====== 선택 본문 ======
계층적 4비트 양자화된 KV 캐시를 사용한 자기 추측 디코딩
90% 이상의 높은 수용률 유지하면서 2.5배 속도 향상

특징

✅ 2.5배 속도 향상
✅ 90% 이상 수용률
✅ 메모리 효율적
❌ 양자화 품질 손실

구현 예시

class QuantSpecCache:
    def __init__(self, cache_size, quantization_bits=4):
        self.cache_size = cache_size
        self.quantization_bits = quantization_bits
        self.cache = {}
        self.quantized_cache = {}
    
    def quantize_tensor(self, tensor):
        """텐서를 4비트로 양자화"""
        # Min-max 양자화
        min_val = tensor.min()
        max_val = tensor.max()
        
        # 양자화 스케일 계산
        scale = (max_val - min_val) / (2**self.quantization_bits - 1)
        
        # 양자화
        quantized = torch.round((tensor - min_val) / scale)
        quantized = torch.clamp(quantized, 0, 2**self.quantization_bits - 1)
        
        return quantized, scale, min_val
    
    def dequantize_tensor(self, quantized, scale, min_val):
        """양자화된 텐서를 원래 스케일로 복원"""
====== 데이터 ======
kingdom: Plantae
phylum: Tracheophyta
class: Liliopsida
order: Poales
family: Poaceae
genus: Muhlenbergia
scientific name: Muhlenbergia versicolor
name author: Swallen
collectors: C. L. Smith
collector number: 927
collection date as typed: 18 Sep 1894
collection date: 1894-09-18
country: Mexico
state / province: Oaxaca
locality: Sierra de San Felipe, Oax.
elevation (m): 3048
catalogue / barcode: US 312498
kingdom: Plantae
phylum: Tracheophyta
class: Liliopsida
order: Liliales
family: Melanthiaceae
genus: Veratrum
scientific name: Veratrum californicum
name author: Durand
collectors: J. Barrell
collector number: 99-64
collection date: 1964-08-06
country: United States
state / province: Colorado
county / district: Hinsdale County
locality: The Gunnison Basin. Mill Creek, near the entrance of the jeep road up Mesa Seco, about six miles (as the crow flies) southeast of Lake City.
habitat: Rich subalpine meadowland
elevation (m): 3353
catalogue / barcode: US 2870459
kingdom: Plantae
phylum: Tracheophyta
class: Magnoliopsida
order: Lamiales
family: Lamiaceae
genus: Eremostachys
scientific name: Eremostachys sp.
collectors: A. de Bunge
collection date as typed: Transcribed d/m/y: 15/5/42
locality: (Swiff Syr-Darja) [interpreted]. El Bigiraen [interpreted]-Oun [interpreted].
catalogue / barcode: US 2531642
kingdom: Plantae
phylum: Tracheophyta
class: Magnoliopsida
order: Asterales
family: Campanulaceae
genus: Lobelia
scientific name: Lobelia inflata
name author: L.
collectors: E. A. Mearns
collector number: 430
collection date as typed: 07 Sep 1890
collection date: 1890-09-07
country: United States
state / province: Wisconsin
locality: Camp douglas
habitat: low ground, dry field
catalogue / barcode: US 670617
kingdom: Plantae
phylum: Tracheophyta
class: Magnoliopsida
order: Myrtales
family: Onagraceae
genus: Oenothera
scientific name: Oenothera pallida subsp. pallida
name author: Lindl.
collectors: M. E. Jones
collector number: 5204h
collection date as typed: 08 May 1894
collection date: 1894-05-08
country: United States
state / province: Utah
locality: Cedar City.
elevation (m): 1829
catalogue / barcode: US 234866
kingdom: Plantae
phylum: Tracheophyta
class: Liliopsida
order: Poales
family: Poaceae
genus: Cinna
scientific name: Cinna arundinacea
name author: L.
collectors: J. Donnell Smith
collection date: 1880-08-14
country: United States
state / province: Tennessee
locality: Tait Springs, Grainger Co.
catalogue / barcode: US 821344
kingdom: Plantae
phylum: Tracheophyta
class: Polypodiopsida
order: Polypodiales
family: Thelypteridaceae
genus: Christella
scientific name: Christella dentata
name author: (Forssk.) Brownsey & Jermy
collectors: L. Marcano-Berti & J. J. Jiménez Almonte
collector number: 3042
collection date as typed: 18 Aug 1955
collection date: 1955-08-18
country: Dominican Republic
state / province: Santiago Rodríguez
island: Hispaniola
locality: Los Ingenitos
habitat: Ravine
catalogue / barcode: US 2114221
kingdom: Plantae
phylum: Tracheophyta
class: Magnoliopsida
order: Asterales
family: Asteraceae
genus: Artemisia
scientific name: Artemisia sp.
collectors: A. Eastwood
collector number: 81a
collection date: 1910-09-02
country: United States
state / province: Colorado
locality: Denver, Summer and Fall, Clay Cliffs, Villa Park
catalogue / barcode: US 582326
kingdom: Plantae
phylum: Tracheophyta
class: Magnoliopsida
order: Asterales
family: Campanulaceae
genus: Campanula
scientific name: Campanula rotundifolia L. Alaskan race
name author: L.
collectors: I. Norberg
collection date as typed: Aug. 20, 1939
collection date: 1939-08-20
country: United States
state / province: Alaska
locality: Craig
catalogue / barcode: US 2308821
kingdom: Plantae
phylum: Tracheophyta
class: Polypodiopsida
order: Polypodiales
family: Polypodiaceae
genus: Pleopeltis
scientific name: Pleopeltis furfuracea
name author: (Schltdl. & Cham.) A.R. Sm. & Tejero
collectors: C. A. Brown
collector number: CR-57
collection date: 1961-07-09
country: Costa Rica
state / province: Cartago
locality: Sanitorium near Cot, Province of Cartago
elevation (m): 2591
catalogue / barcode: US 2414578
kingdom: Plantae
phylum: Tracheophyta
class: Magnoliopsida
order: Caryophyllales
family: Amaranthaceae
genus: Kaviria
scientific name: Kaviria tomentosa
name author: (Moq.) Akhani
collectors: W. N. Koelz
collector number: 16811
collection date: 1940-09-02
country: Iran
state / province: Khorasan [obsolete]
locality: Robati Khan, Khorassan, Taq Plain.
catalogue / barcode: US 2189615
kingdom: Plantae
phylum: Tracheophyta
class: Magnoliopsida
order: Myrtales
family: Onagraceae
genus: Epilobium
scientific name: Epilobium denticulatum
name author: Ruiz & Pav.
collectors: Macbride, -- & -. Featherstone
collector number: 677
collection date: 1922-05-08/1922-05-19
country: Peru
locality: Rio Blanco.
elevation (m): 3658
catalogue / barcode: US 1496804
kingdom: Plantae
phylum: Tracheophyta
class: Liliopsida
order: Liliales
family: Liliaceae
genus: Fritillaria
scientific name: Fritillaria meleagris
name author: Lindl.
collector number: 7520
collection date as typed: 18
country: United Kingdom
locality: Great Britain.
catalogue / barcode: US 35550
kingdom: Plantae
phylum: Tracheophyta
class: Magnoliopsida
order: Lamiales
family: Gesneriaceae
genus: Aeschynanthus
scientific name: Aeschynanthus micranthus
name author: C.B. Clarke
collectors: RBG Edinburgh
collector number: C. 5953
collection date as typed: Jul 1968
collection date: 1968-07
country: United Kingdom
======
• 작업 요청 A
KV 캐시 양자화 글에서 "# Min-max 양자화"가 들어 있는 곳에서 시작해 "0, 2**self.quantization_bits - 1)" 뒤에서 멈추도록, 그 사이를 원문 그대로 발췌하세요.
• 작업 요청 B
KV 캐시 양자화 글의 마지막 줄 다음부터 이어질 내용을 써 주세요.

• 작성 답변 A
# Min-max 양자화
        min_val = tensor.min()
        max_val = tensor.max()
        
        # 양자화 스케일 계산
        scale = (max_val - min_val) / (2**self.quantization_bits - 1)
        
        # 양자화
        quantized = torch.round((tensor - min_val) / scale)
        quantized = torch.clamp(quantized, 0, 2**self.quantization_bits - 1)

• 작성 답변 B
        return quantized * scale + min_val
    
    def add_to_cache(self, key, value):
        if len(self.cache) >= self.cache_size:
            self._evict_oldest()
        
        # 원본 텐서 저장
        self.cache[key] = value
        
        # 양자화된 텐서 저장
        quantized, scale, min_val = self.quantize_tensor(value)
        self.quantized_cache[key] = {
            'quantized': quantized,
            'scale': scale,
            'min_val': min_val
        }
    
    def get_from_cache(self, key, use_quantized=True):
        if key not in self.cache:
            return None
        
        if use_quantized and key in self.quantized_cache:
            # 양자화된 텐서 반환
            quant_data = self.quantized_cache[key]
            return self.dequantize_tensor(
                quant_data['quantized'],
                quant_data['scale'],
                quant_data['min_val']
            )
        else:
            # 원본 텐서 반환
            return self.cache[key]

Round Attention

개념

상위 k개의 관련 라운드의 KV 캐시를 선택적으로 처리
54%-82% 메모리 사용량 감소

특징

✅ 54%-82% 메모리 절약
✅ 관련성 기반 선택
✅ 품질 유지
❌ 라운드 선택 복잡도

구현 예시

def round_attention(query, key, value, round_importance_scores, top_k_rounds=5):
    batch_size, num_heads, seq_len, head_dim = query.size()
    
    # 1. 라운드별 중요도 계산
    round_scores = compute_round_importance(round_importance_scores)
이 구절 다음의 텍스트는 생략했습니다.